Please print all of the entries below, every line unchanged and in the same order, from the first to the last.

▼▼▼

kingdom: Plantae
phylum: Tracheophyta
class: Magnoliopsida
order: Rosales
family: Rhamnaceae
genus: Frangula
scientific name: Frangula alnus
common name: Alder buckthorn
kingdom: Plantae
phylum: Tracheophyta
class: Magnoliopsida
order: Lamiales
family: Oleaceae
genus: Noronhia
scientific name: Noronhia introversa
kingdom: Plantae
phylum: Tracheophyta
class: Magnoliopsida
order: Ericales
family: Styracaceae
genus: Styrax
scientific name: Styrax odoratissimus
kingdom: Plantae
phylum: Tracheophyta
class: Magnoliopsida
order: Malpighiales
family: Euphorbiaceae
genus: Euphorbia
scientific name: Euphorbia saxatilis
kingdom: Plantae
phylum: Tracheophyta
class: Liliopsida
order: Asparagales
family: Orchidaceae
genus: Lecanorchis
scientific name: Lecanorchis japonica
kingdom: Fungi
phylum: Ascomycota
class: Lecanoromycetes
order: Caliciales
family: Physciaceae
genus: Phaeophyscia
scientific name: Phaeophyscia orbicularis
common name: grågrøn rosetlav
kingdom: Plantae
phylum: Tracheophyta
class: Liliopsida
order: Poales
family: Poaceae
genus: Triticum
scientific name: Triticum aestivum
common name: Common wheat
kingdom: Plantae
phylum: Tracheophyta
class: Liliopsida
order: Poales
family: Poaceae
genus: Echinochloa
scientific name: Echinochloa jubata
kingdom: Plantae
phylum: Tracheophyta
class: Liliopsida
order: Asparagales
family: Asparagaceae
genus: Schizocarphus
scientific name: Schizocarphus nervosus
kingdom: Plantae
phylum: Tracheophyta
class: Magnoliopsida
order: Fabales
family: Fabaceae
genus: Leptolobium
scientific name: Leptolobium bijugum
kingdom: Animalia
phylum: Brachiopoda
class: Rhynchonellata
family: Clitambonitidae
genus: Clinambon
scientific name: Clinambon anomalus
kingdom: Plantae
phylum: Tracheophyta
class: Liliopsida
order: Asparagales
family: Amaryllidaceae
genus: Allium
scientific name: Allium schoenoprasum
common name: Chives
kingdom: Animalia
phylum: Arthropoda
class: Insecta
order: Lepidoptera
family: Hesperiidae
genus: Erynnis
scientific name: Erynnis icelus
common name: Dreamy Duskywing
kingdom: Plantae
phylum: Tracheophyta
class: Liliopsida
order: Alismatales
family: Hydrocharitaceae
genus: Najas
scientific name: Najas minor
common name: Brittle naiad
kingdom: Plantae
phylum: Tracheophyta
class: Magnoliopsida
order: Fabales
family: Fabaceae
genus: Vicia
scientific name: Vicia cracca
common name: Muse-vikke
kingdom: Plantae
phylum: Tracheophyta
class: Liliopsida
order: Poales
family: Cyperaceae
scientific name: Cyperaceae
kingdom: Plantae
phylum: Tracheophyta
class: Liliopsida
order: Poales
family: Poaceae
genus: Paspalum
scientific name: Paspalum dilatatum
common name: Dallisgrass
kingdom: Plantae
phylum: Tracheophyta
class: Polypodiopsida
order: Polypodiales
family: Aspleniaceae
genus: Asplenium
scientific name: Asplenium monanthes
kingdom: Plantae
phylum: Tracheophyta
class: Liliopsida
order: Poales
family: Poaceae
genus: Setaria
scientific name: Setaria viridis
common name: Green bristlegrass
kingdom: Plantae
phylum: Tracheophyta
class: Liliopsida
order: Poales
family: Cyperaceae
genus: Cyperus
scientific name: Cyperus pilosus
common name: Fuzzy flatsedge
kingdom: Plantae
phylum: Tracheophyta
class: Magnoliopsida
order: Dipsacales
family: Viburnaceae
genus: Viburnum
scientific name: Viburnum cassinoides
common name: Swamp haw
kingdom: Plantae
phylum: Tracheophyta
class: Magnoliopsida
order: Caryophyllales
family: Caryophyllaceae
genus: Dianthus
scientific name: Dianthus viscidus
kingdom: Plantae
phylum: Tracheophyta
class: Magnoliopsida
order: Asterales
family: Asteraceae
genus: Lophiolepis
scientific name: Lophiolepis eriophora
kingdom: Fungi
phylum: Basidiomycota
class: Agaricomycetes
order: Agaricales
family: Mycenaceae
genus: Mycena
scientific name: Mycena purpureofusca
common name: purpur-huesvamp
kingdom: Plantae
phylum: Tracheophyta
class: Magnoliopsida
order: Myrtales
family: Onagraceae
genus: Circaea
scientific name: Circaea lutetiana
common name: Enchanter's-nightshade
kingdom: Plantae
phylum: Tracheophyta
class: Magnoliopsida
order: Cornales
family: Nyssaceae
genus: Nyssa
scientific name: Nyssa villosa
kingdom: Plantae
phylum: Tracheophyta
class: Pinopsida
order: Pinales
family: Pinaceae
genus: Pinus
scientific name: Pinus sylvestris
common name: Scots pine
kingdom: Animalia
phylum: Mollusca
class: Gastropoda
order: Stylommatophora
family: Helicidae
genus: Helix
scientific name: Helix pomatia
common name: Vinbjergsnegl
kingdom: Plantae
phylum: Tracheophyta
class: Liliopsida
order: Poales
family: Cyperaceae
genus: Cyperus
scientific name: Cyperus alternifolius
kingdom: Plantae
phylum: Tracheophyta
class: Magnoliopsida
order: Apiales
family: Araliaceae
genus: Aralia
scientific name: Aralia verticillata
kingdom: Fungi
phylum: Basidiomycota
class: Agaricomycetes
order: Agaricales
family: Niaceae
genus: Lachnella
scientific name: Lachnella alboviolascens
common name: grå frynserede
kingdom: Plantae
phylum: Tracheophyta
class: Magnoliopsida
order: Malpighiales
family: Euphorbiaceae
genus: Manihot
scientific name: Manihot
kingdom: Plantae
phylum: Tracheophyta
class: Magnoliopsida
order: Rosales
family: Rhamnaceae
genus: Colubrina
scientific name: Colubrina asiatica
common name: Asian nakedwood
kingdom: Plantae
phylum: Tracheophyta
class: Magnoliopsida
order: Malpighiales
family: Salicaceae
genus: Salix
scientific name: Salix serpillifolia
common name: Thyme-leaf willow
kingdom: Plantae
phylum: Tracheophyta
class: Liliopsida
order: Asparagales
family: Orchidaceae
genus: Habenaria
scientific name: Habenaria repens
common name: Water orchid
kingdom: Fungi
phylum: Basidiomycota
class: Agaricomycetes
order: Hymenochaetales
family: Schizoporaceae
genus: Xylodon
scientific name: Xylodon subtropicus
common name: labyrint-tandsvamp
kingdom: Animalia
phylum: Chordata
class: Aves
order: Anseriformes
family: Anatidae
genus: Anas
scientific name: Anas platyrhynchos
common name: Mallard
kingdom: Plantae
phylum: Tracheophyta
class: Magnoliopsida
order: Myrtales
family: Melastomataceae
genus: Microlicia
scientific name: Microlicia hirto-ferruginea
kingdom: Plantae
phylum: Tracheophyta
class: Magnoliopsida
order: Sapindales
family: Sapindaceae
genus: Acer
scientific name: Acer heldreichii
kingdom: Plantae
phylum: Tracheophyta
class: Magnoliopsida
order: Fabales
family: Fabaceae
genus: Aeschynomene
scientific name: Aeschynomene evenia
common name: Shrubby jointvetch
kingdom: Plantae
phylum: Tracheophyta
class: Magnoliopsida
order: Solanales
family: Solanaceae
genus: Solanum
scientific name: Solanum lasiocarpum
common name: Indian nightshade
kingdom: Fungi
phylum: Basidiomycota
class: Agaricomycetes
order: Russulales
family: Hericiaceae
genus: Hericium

▲▲▲

■ RESULT OF THIS EXERCISE:
kingdom: Plantae
phylum: Tracheophyta
class: Magnoliopsida
order: Rosales
family: Rhamnaceae
genus: Frangula
scientific name: Frangula alnus
common name: Alder buckthorn
kingdom: Plantae
phylum: Tracheophyta
class: Magnoliopsida
order: Lamiales
family: Oleaceae
genus: Noronhia
scientific name: Noronhia introversa
kingdom: Plantae
phylum: Tracheophyta
class: Magnoliopsida
order: Ericales
family: Styracaceae
genus: Styrax
scientific name: Styrax odoratissimus
kingdom: Plantae
phylum: Tracheophyta
class: Magnoliopsida
order: Malpighiales
family: Euphorbiaceae
genus: Euphorbia
scientific name: Euphorbia saxatilis
kingdom: Plantae
phylum: Tracheophyta
class: Liliopsida
order: Asparagales
family: Orchidaceae
genus: Lecanorchis
scientific name: Lecanorchis japonica
kingdom: Fungi
phylum: Ascomycota
class: Lecanoromycetes
order: Caliciales
family: Physciaceae
genus: Phaeophyscia
scientific name: Phaeophyscia orbicularis
common name: grågrøn rosetlav
kingdom: Plantae
phylum: Tracheophyta
class: Liliopsida
order: Poales
family: Poaceae
genus: Triticum
scientific name: Triticum aestivum
common name: Common wheat
kingdom: Plantae
phylum: Tracheophyta
class: Liliopsida
order: Poales
family: Poaceae
genus: Echinochloa
scientific name: Echinochloa jubata
kingdom: Plantae
phylum: Tracheophyta
class: Liliopsida
order: Asparagales
family: Asparagaceae
genus: Schizocarphus
scientific name: Schizocarphus nervosus
kingdom: Plantae
phylum: Tracheophyta
class: Magnoliopsida
order: Fabales
family: Fabaceae
genus: Leptolobium
scientific name: Leptolobium bijugum
kingdom: Animalia
phylum: Brachiopoda
class: Rhynchonellata
family: Clitambonitidae
genus: Clinambon
scientific name: Clinambon anomalus
kingdom: Plantae
phylum: Tracheophyta
class: Liliopsida
order: Asparagales
family: Amaryllidaceae
genus: Allium
scientific name: Allium schoenoprasum
common name: Chives
kingdom: Animalia
phylum: Arthropoda
class: Insecta
order: Lepidoptera
family: Hesperiidae
genus: Erynnis
scientific name: Erynnis icelus
common name: Dreamy Duskywing
kingdom: Plantae
phylum: Tracheophyta
class: Liliopsida
order: Alismatales
family: Hydrocharitaceae
genus: Najas
scientific name: Najas minor
common name: Brittle naiad
kingdom: Plantae
phylum: Tracheophyta
class: Magnoliopsida
order: Fabales
family: Fabaceae
genus: Vicia
scientific name: Vicia cracca
common name: Muse-vikke
kingdom: Plantae
phylum: Tracheophyta
class: Liliopsida
order: Poales
family: Cyperaceae
scientific name: Cyperaceae
kingdom: Plantae
phylum: Tracheophyta
class: Liliopsida
order: Poales
family: Poaceae
genus: Paspalum
scientific name: Paspalum dilatatum
common name: Dallisgrass
kingdom: Plantae
phylum: Tracheophyta
class: Polypodiopsida
order: Polypodiales
family: Aspleniaceae
genus: Asplenium
scientific name: Asplenium monanthes
kingdom: Plantae
phylum: Tracheophyta
class: Liliopsida
order: Poales
family: Poaceae
genus: Setaria
scientific name: Setaria viridis
common name: Green bristlegrass
kingdom: Plantae
phylum: Tracheophyta
class: Liliopsida
order: Poales
family: Cyperaceae
genus: Cyperus
scientific name: Cyperus pilosus
common name: Fuzzy flatsedge
kingdom: Plantae
phylum: Tracheophyta
class: Magnoliopsida
order: Dipsacales
family: Viburnaceae
genus: Viburnum
scientific name: Viburnum cassinoides
common name: Swamp haw
kingdom: Plantae
phylum: Tracheophyta
class: Magnoliopsida
order: Caryophyllales
family: Caryophyllaceae
genus: Dianthus
scientific name: Dianthus viscidus
kingdom: Plantae
phylum: Tracheophyta
class: Magnoliopsida
order: Asterales
family: Asteraceae
genus: Lophiolepis
scientific name: Lophiolepis eriophora
kingdom: Fungi
phylum: Basidiomycota
class: Agaricomycetes
order: Agaricales
family: Mycenaceae
genus: Mycena
scientific name: Mycena purpureofusca
common name: purpur-huesvamp
kingdom: Plantae
phylum: Tracheophyta
class: Magnoliopsida
order: Myrtales
family: Onagraceae
genus: Circaea
scientific name: Circaea lutetiana
common name: Enchanter's-nightshade
kingdom: Plantae
phylum: Tracheophyta
class: Magnoliopsida
order: Cornales
family: Nyssaceae
genus: Nyssa
scientific name: Nyssa villosa
kingdom: Plantae
phylum: Tracheophyta
class: Pinopsida
order: Pinales
family: Pinaceae
genus: Pinus
scientific name: Pinus sylvestris
common name: Scots pine
kingdom: Animalia
phylum: Mollusca
class: Gastropoda
order: Stylommatophora
family: Helicidae
genus: Helix
scientific name: Helix pomatia
common name: Vinbjergsnegl
kingdom: Plantae
phylum: Tracheophyta
class: Liliopsida
order: Poales
family: Cyperaceae
genus: Cyperus
scientific name: Cyperus alternifolius
kingdom: Plantae
phylum: Tracheophyta
class: Magnoliopsida
order: Apiales
family: Araliaceae
genus: Aralia
scientific name: Aralia verticillata
kingdom: Fungi
phylum: Basidiomycota
class: Agaricomycetes
order: Agaricales
family: Niaceae
genus: Lachnella
scientific name: Lachnella alboviolascens
common name: grå frynserede
kingdom: Plantae
phylum: Tracheophyta
class: Magnoliopsida
order: Malpighiales
family: Euphorbiaceae
genus: Manihot
scientific name: Manihot
kingdom: Plantae
phylum: Tracheophyta
class: Magnoliopsida
order: Rosales
family: Rhamnaceae
genus: Colubrina
scientific name: Colubrina asiatica
common name: Asian nakedwood
kingdom: Plantae
phylum: Tracheophyta
class: Magnoliopsida
order: Malpighiales
family: Salicaceae
genus: Salix
scientific name: Salix serpillifolia
common name: Thyme-leaf willow
kingdom: Plantae
phylum: Tracheophyta
class: Liliopsida
order: Asparagales
family: Orchidaceae
genus: Habenaria
scientific name: Habenaria repens
common name: Water orchid
kingdom: Fungi
phylum: Basidiomycota
class: Agaricomycetes
order: Hymenochaetales
family: Schizoporaceae
genus: Xylodon
scientific name: Xylodon subtropicus
common name: labyrint-tandsvamp
kingdom: Animalia
phylum: Chordata
class: Aves
order: Anseriformes
family: Anatidae
genus: Anas
scientific name: Anas platyrhynchos
common name: Mallard
kingdom: Plantae
phylum: Tracheophyta
class: Magnoliopsida
order: Myrtales
family: Melastomataceae
genus: Microlicia
scientific name: Microlicia hirto-ferruginea
kingdom: Plantae
phylum: Tracheophyta
class: Magnoliopsida
order: Sapindales
family: Sapindaceae
genus: Acer
scientific name: Acer heldreichii
kingdom: Plantae
phylum: Tracheophyta
class: Magnoliopsida
order: Fabales
family: Fabaceae
genus: Aeschynomene
scientific name: Aeschynomene evenia
common name: Shrubby jointvetch
kingdom: Plantae
phylum: Tracheophyta
class: Magnoliopsida
order: Solanales
family: Solanaceae
genus: Solanum
scientific name: Solanum lasiocarpum
common name: Indian nightshade
kingdom: Fungi
phylum: Basidiomycota
class: Agaricomycetes
order: Russulales
family: Hericiaceae
genus: Hericium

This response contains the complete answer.